HPE software update wipes 77TB from Japanese supercomputer
A Japanese university inadvertently wiped a colossal 77TB of research data from its supercomputer after a software update pushed by Hewlett Packard Enterprise (HPE) caused a script to go rogue and delete backups.
Kyoto University said 34 million files from 14 research groups had been deleted – and nearly a third of them will not get their data back after the incident which it blamed squarely on the HPE supercomputing system.
A software update error meant the Cray/HPE system deleted almost all files older than 10 days held in large capacity disc storage backup rather than just log files. It had initially feared up to 100TB was permanently lost.
Hewlett Packard said in a letter published by Kyoto University on December 29, 2021 that it took “100% responsibility” for the issue – an approach that drew some wry merriment from Japanese Twitter users who noted that they looked forward to companies taking “85%” or “31.3%” responsibility for any issues in future.
The incident occurred between December 14-16, Kyoto University said.
Supercomputer files deleted: HPE “not aware of the side effects”
The incident happened after an update to a script used on the supercomputer that had been rolled out to “improve visibility and readability” a letter of apology from HPE published by Kyoto University said.
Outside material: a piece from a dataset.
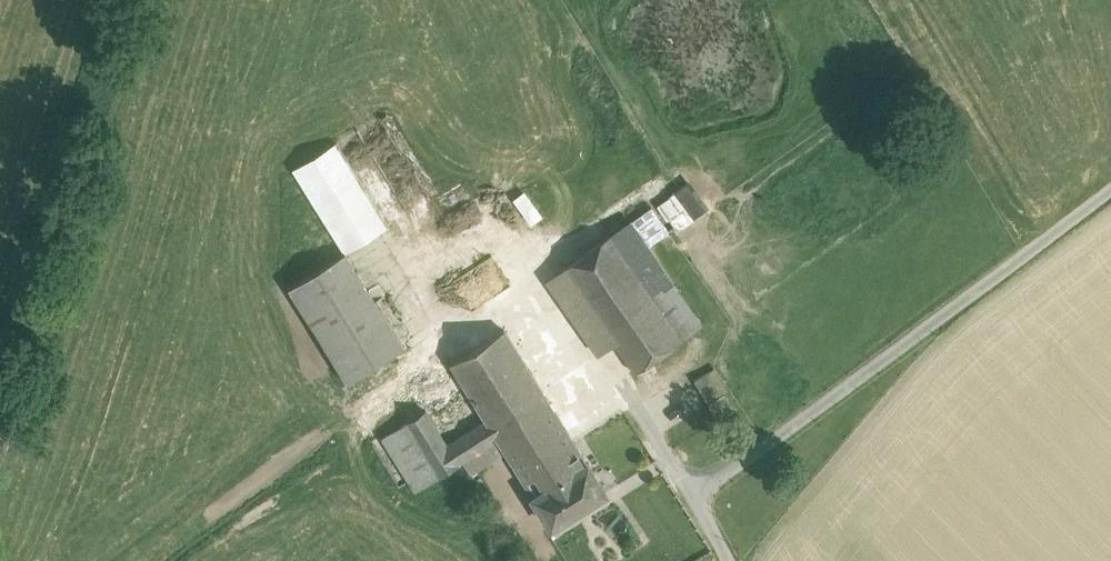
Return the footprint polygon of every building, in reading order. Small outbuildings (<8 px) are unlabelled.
[(294,168),(346,250),(388,223),(336,141),(294,168)] [(695,216),(709,206),(690,179),(676,190),(695,216)] [(628,222),(659,267),(683,250),(652,206),(628,222)] [(643,279),(612,234),(565,267),(616,341),(637,371),(684,338),(643,279)] [(347,251),(290,286),(321,335),(377,300),(347,251)] [(616,341),(565,267),(547,279),(599,353),(616,341)] [(700,327),(659,267),(643,279),(684,338),(700,327)] [(377,300),(321,335),(349,381),(406,346),(377,300)] [(567,427),(506,329),(452,362),(488,419),(500,438),(508,451),(514,461),(567,427)] [(716,368),(695,380),(709,403),(729,392),(716,368)] [(488,419),(448,443),(427,410),(408,422),(441,474),(463,460),(500,438),(488,419)] [(441,474),(408,422),(384,437),(416,490),(441,474)] [(567,427),(514,461),(536,495),(534,496),(553,526),(608,492),(589,462),(567,427)] [(500,438),(463,460),(472,473),(508,451),(500,438)]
HPE said: “The backup script includes a find command to delete log files older than 10 days. In addition to functional improvement of the script, the variable name passed to the find command for deletion was changed to improve visibility and readability.” (Google and DeepL translate, with a light edit by The Stack.)
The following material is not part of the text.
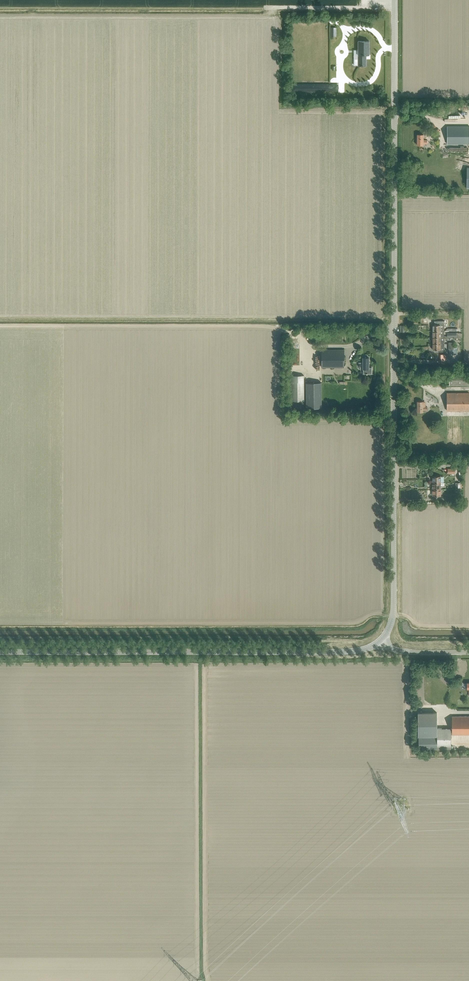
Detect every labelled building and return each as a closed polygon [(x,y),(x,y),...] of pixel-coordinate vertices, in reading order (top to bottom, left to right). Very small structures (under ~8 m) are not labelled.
[(354,65),(358,65),(358,66),(366,66),(366,55),(369,55),(369,41),(358,41),(358,50),(354,50),(354,65)] [(447,126),(447,144),(468,144),(468,126),(447,126)] [(427,143),(427,140),(423,140),(423,134),(417,134),(417,145),(423,145),(423,143),(427,143)] [(433,331),(444,331),(444,321),(434,321),(434,325),(433,325),(433,331)] [(444,343),(433,343),(433,350),(438,350),(438,352),(444,352),(444,343)] [(322,367),(344,367),(344,349),(322,350),(322,367)] [(369,367),(369,358),(363,358),(363,363),(359,363),(359,367),(363,367),(363,369),(364,369),(364,374),(372,374),(372,367),(369,367)] [(291,401),(304,401),(304,375),(291,375),(291,401)] [(307,383),(307,408),(322,408),(322,382),(307,383)] [(447,393),(447,411),(468,411),(468,393),(447,393)] [(427,410),(427,407),(423,407),(423,401),(417,401),(417,412),(423,412),(423,410),(427,410)] [(418,712),(418,736),(437,736),(437,728),(437,712),(418,712)] [(418,736),(418,749),(451,749),(451,734),(452,734),(468,734),(468,716),(452,716),(452,728),(438,728),(437,728),(437,736),(418,736)]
The company added: “However, there was a lack of consideration in the release procedure of this modified script. We were not aware of the side effects of this behavior and released the [updated] script, overwriting [a bash script] while it was still running,” HPE admitted. “This resulted in the reloading of the modified shell script in the middle of the execution, resulting in undefined variables. As a result, the original log files in /LARGE0 [backup disc storage] were deleted instead of the original process of deleting files saved in the log directory.”
Kyoto University is one of Japan’s premier research institutions, with globally recognised work on chemistry, immunotherapy, materials sciences and more. It was not immediately clear which four departments had permanently lost their research, which will have been expensive and time-consuming to prepare and run.